Available thickness models

Functions calculating the thickness of an adsorbed layer as a function of pressure.

pygaps.characterisation.models_thickness.thickness_halsey(pressure: float) → float

Halsey thickness curve.

Applicable for nitrogen at 77K on materials with weakly interacting surfaces.

Parameters:

pressure (float) -- Relative pressure.

Returns:

float -- Thickness of layer in nm.

pygaps.characterisation.models_thickness.thickness_harkins_jura(pressure: float) → float

Harkins and Jura thickness curve.

Applicable for nitrogen at 77K on materials with weakly interacting surfaces.

Parameters:

pressure (float) -- Relative pressure.

Returns:

float -- Thickness of layer in nm.

pygaps.characterisation.models_thickness.thickness_zero(pressure: float) → float

A zero-thickness curve applicable for non-wetting adsorbates.

Parameters:

pressure (float) -- Relative pressure.

Returns:

float -- Thickness of layer in nm.

pygaps.characterisation.models_thickness.convert_to_thickness(loading, monolayer)

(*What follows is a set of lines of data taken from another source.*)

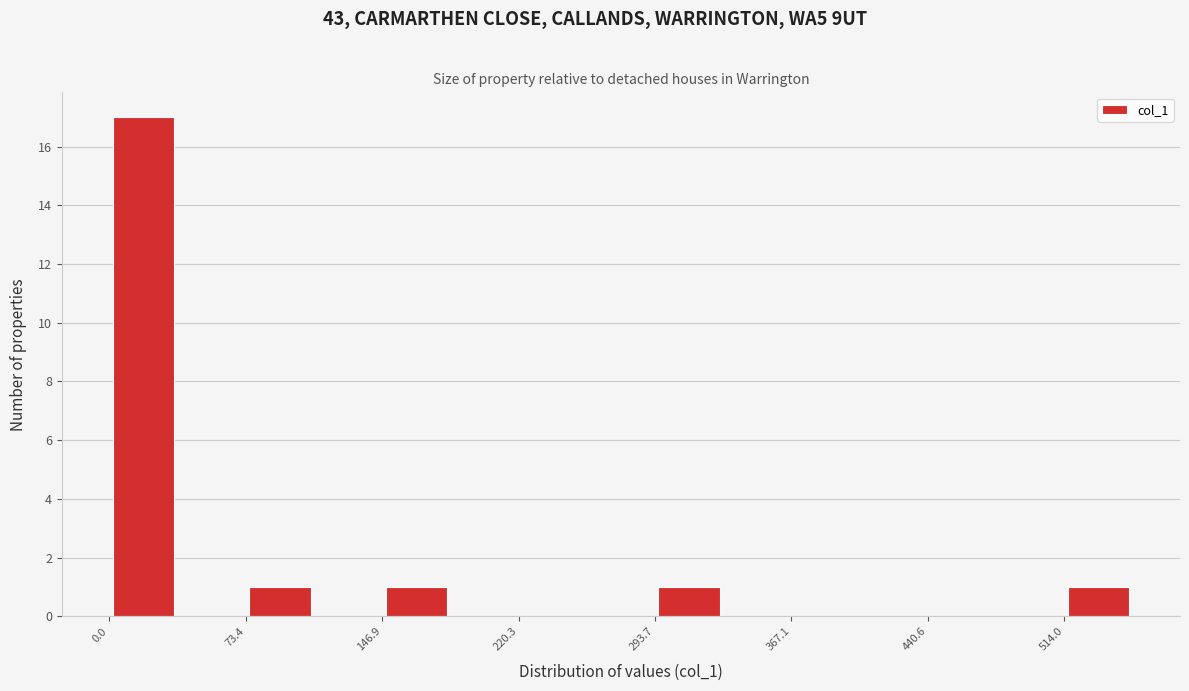

Read against the x-axis, roughly where is the centre of the tallest bar?

20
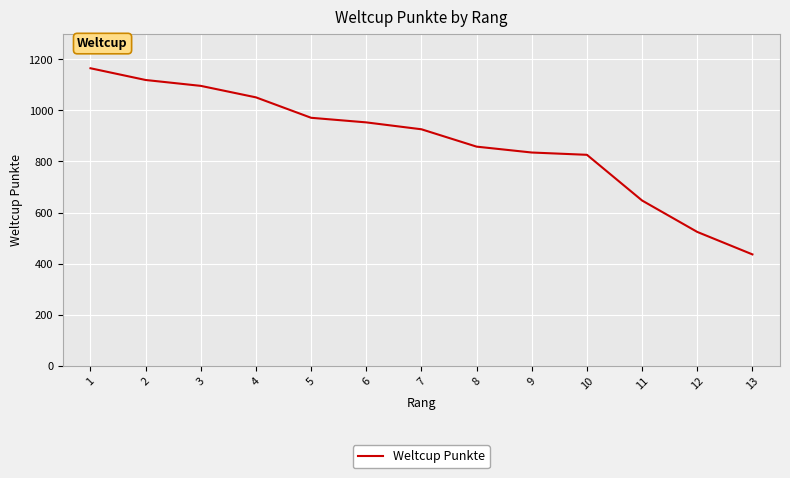

At which label does the data first exceed 926?

1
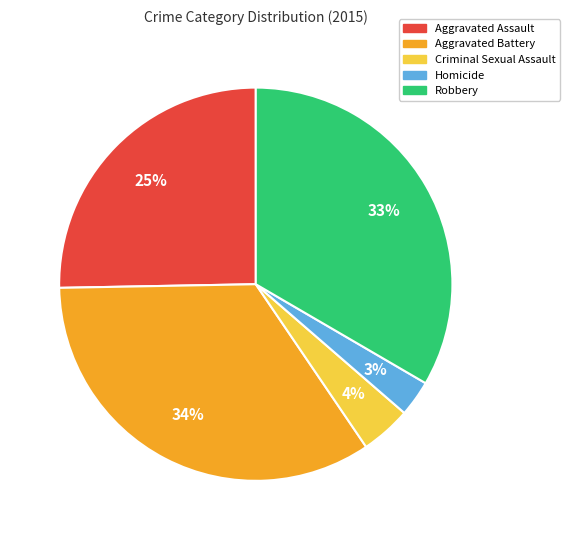

Count the number of slices in the pie.

5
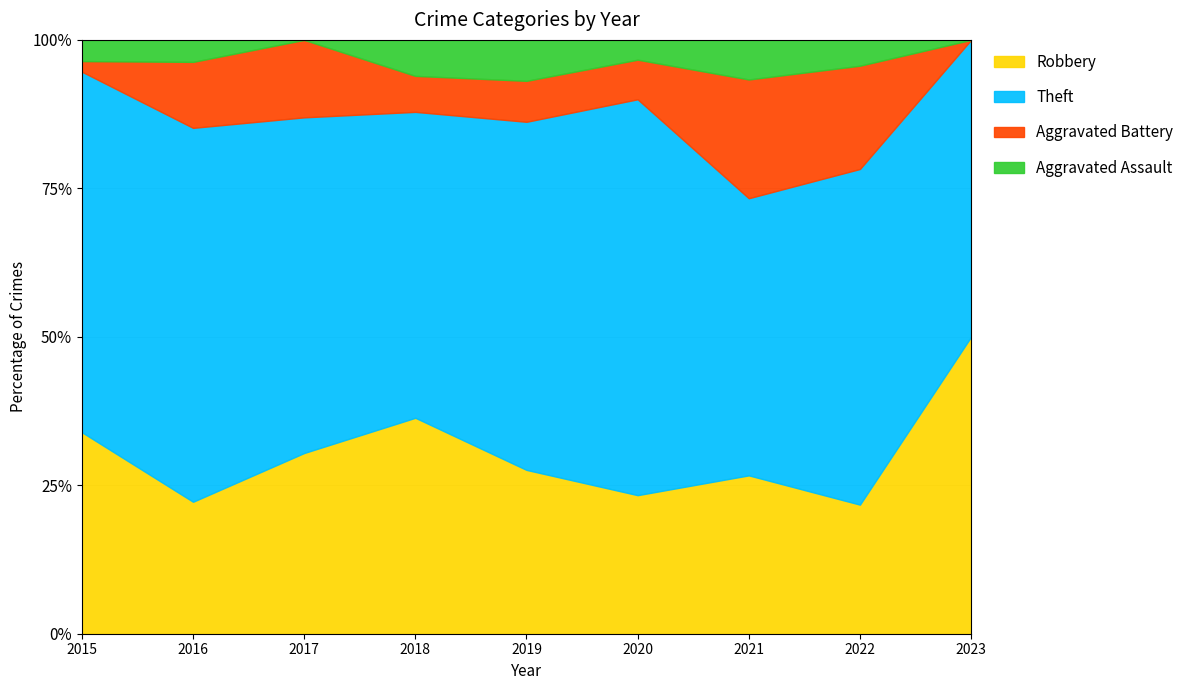

What is the total value across all series at 2018?

100.0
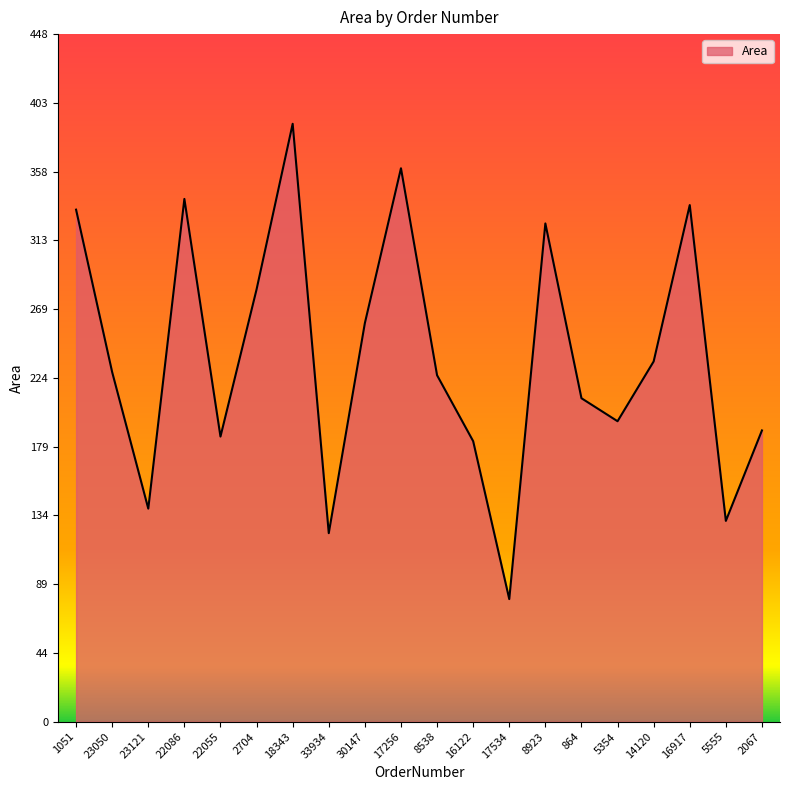

The chart shows a value of 341 at 22086. True or false?

True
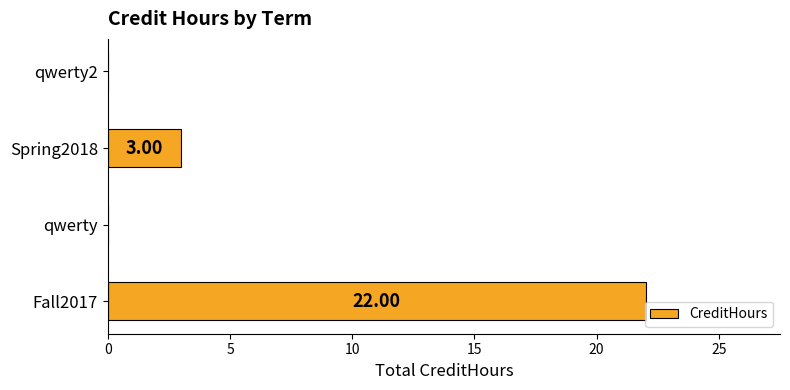

What is the change in value from qwerty to Spring2018?

+3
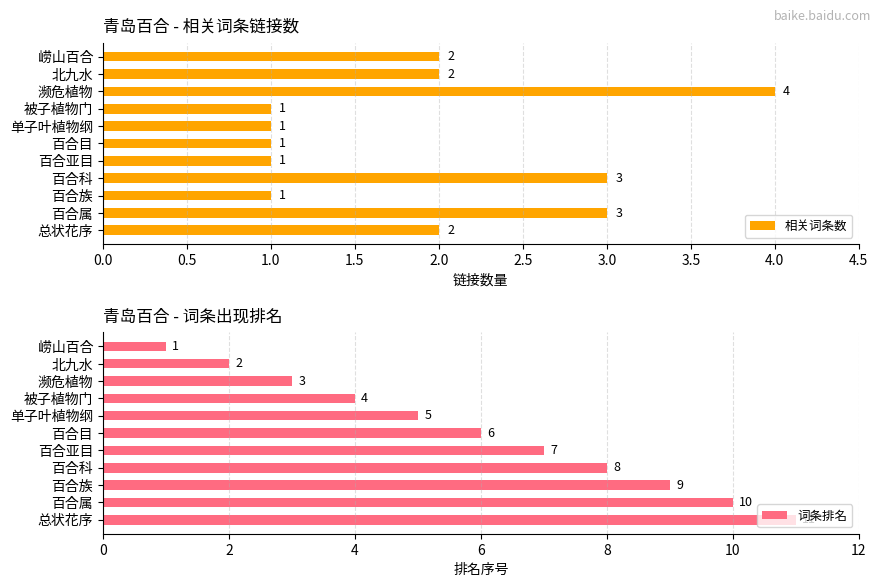

What is the sum of the 相关词条数 values at 崂山百合 and 百合属?

5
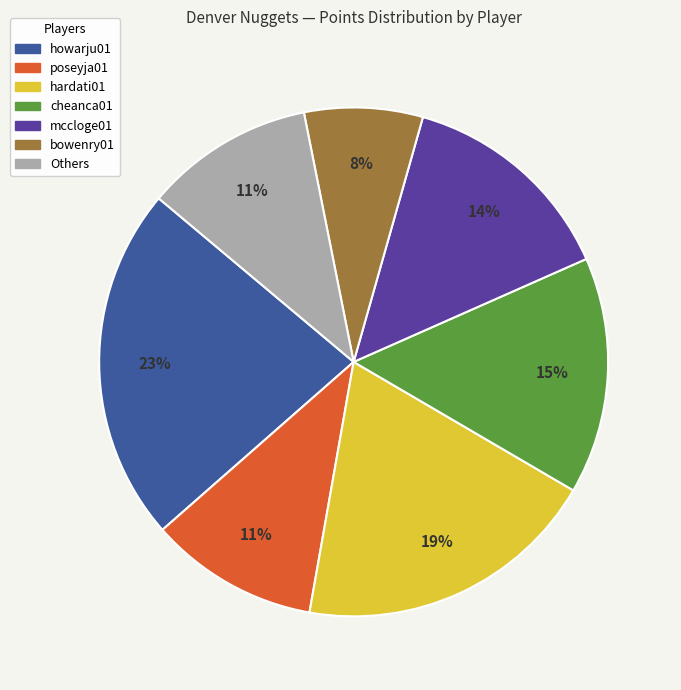

To the nearest percent, what is the average slice percentage?

14%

Conversion to a thickness is done by obtaining the number of adsorbed layers through dividing amount adsorbed by the amount adsorbed in a monolayer (as obtained by BET), then multiplying by the average thickness of a single layer. Mathematically:

\[t [nm] =\]

rac{n}{n_m} * 0.354

pygaps.characterisation.models_thickness.load_std_isotherm(name: str) → Callable

Load a standard isotherm, convert the loading to thickness, then fit an interpolator and then store it in memory.

Parameters:

pressure (float) -- Relative pressure.

Returns:

float -- Thickness of layer in nm.

Notes

pygaps.characterisation.models_thickness.SiO2_JKO(pressure: float) → float

Applicable for nitrogen at 77K on silica surfaces down to low pressures. [1]

Parameters:

pressure (float) -- Relative pressure.

Returns:

float -- Thickness of layer in nm.

References

[1]

Jaroniec, Mietek, Michal Kruk, and James P. Olivier. “Standard Nitrogen Adsorption Data for Characterization of Nanoporous Silicas.” Langmuir 15, no. 16 (August 1, 1999): 5410–13. https://doi.org/10.1021/la990136e.

pygaps.characterisation.models_thickness.CB_KJG(pressure: float) → float

Applicable for nitrogen at 77K on non-graphitized carbon materials down to low pressures. [2]

Parameters:

pressure (float) -- Relative pressure.

Returns:

float -- Thickness of layer in nm.

References

[2]

Kruk, Michal, Mietek Jaroniec, and Kishor P. Gadkaree. “Nitrogen Adsorption Studies of Novel Synthetic Active Carbons.” Journal of Colloid and Interface Science 192, no. 1 (August 1997): 250–56. https://doi.org/10.1006/jcis.1997.5009. .

pygaps.characterisation.models_thickness.get_thickness_model(model: str | Callable) → Callable

Return a function calculating an adsorbate thickness.

The model parameter is a string which names the thickness equation which should be used. Alternatively, a user can implement their own thickness model, either as an experimental isotherm or a function which describes the adsorbed layer. In that case, instead of a string, pass the Isotherm object or the callable function as the model parameter.

Parameters:

model (str or callable) -- Name of the thickness model to use.

Returns:

callable -- A callable that takes a pressure in and returns a thickness at that point.

Raises:

ParameterError -- When string is not in the dictionary of models.